In agriculture, it is good that we are amending the APMC (Agricultural Produce Marketing Committee) and Essential Commodities Acts to, first, create a truly national market for agri-produce and then build export markets without the fear of arbitrary curbs on trade.

However, it is far from clear that we should be producing all the crops we now are. We should be producing less rice and sugarcane, both water-guzzlers, and more of wheat, coarse grains, cash and horticulture crops. By exporting rice, we are essentially exporting water from a water-scarce sub-continent.

We should be making rice only in rainfed or water-surplus areas of the Gangetic plains and the Narmada Valley, and not much in the south. Exports make no sense, unless it is of the value-added branded type, like Basmati rice. We can additionally create brands using geographical indications (Surti Kolam, Sehore Wheat, etc), but raw rice exports should be tapered down and reduced to zero.

We should even consider importing sugar and instead focus on export of value-added sugar products (candies, unguents, or sugar-substitute products).

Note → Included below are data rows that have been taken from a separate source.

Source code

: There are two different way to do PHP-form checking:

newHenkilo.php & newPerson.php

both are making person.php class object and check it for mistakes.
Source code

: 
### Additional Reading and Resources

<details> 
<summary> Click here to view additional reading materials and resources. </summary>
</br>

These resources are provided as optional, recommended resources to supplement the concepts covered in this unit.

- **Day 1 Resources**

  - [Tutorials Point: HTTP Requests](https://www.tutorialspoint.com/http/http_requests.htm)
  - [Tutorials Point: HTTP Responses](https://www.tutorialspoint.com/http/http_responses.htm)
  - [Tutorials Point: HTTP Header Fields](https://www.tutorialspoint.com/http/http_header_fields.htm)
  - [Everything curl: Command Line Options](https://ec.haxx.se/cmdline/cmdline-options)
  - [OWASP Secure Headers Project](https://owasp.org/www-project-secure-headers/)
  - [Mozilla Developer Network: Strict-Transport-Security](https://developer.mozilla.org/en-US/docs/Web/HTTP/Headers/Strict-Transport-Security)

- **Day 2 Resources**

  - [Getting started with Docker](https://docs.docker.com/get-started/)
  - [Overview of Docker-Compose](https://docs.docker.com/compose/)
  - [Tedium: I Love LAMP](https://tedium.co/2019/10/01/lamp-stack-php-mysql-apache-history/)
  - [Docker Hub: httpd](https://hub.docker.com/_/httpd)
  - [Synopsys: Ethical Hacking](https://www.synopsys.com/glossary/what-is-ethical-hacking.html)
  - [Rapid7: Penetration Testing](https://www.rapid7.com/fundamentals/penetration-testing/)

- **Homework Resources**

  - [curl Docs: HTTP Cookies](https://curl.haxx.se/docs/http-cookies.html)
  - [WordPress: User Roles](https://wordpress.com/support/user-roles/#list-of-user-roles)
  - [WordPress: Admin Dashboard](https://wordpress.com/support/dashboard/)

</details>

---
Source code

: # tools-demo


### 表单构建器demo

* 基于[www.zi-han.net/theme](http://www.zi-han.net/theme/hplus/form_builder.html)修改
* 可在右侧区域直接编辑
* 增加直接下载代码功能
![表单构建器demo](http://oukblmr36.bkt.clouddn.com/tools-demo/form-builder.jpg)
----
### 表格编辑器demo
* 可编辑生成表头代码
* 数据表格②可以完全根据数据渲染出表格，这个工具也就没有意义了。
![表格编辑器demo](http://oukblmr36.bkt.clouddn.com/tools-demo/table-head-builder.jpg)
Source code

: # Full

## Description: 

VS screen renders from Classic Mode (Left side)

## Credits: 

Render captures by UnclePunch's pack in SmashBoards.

India should be an exporter of value-added and branded food products, and not basic foodgrain, fruits and veggies.

In services, again we need to become more international than national. We are already the world’s largest offshoring destination, but increasingly value will come from developing IP (intellectual property) and not through labour arbitrage services.

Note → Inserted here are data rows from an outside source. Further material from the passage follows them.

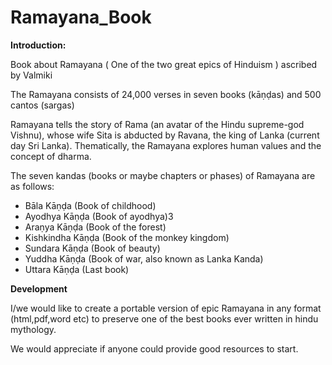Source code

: Ramayana_Book
=============

**Introduction:**


Book about Ramayana ( One of the two great epics of Hinduism ) ascribed by Valmiki

The Ramayana consists of 24,000 verses in seven books (kāṇḍas) and 500 cantos (sargas)

Ramayana tells the story of Rama (an avatar of the Hindu supreme-god Vishnu), whose wife Sita is abducted by Ravana, the king of Lanka (current day Sri Lanka). Thematically, the Ramayana explores human values and the concept of dharma.

The seven kandas (books or maybe chapters or phases) of Ramayana are as follows:

  - Bāla Kāṇḍa (Book of childhood)
  - Ayodhya Kāṇḍa (Book of ayodhya)3
  - Araṇya Kāṇḍa (Book of the forest)
  - Kishkindha Kāṇḍa (Book of the monkey kingdom)
  - Sundara Kāṇḍa (Book of beauty)
  - Yuddha Kāṇḍa (Book of war, also known as Lanka Kanda)
  - Uttara Kāṇḍa (Last book)

**Development**

I/we would like to create a portable version of epic Ramayana in any format (html,pdf,word etc) to preserve one of the best books ever written in hindu mythology.

We would appreciate if anyone could provide good resources to start.
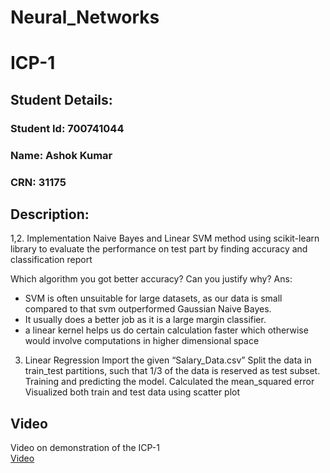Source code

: # Neural_Networks

# ICP-1

## Student Details:
### Student Id: 700741044
### Name: Ashok Kumar
### CRN: 31175


##  Description:
1,2. Implementation Naive Bayes and Linear SVM method using scikit-learn library to evaluate the performance on test part by finding accuracy and classification report

Which algorithm you got better accuracy? Can you justify why?
Ans:
* SVM is often unsuitable for large datasets, as our data is small compared to that svm outperformed Gaussian Naive Bayes.
* It usually does a better job as it is a large margin classifier.
* a linear kernel helps us do certain calculation faster which otherwise would involve computations in higher dimensional space

3. Linear Regression 
  Import the given “Salary_Data.csv”
  Split the data in train_test partitions, such that 1/3 of the data is reserved as test subset.
  Training and predicting the model.
  Calculated the mean_squared error
  Visualized both train and test data using scatter plot

## Video
Video on demonstration of the ICP-1  
[Video](https://drive.google.com/file/d/1SHbKMtmmTzVyDdjygJBsPhsNO1WN7JHm/view?usp=sharing)
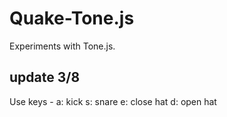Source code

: # Quake-Tone.js

Experiments with Tone.js. 

## update 3/8 
Use keys -
  a: kick
  s: snare
  e: close hat
  d: open hat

This means India must invest abroad in buying consulting and IP companies, and depend less on exporting low-value IT labour services. We have to become less atmanirbhar in IT services, and more dependent on global skills and IP because we currently have no particular strengths in these growth areas.

The way to go is something like what HCL Tech did when it bought some of the IP products of IBM, including Lotus Notes. Lenovo bought out IBM’s personal computer and laptops business 15 years ago, and dominates this space in many price-sensitive markets like India.

Five, in areas where India has skills but no natural resources – example gems and jewellery – we are doing more or less the right things, but clearly, we need to move into the larger spaces of higher value diamonds dominated by Israel and Belgium. We need the labour-intensive smaller gems and jewellery market, but we need to automate more and buy global brands to pull ourselves up the value chain. We are now getting only the small crumbs in the global gems and jewellery market. Here the slogan cannot be atmanirbhar, but “vishwanirbhar”.

Six, we must have a group of industry and bureaucratic experts who will examine, on a continuing basis, every product group where the duty structures, both internally (through GST) and externally (customs and other duties), are inverted. An inverted duty structure means that duties are highest on raw materials and inputs, and lower on the final products, thus making manufacturing in India unviable.

We need to decisively end inverted duty structures in order to become not only atmanirbhar, but also globally competitive in areas of our comparative advantage.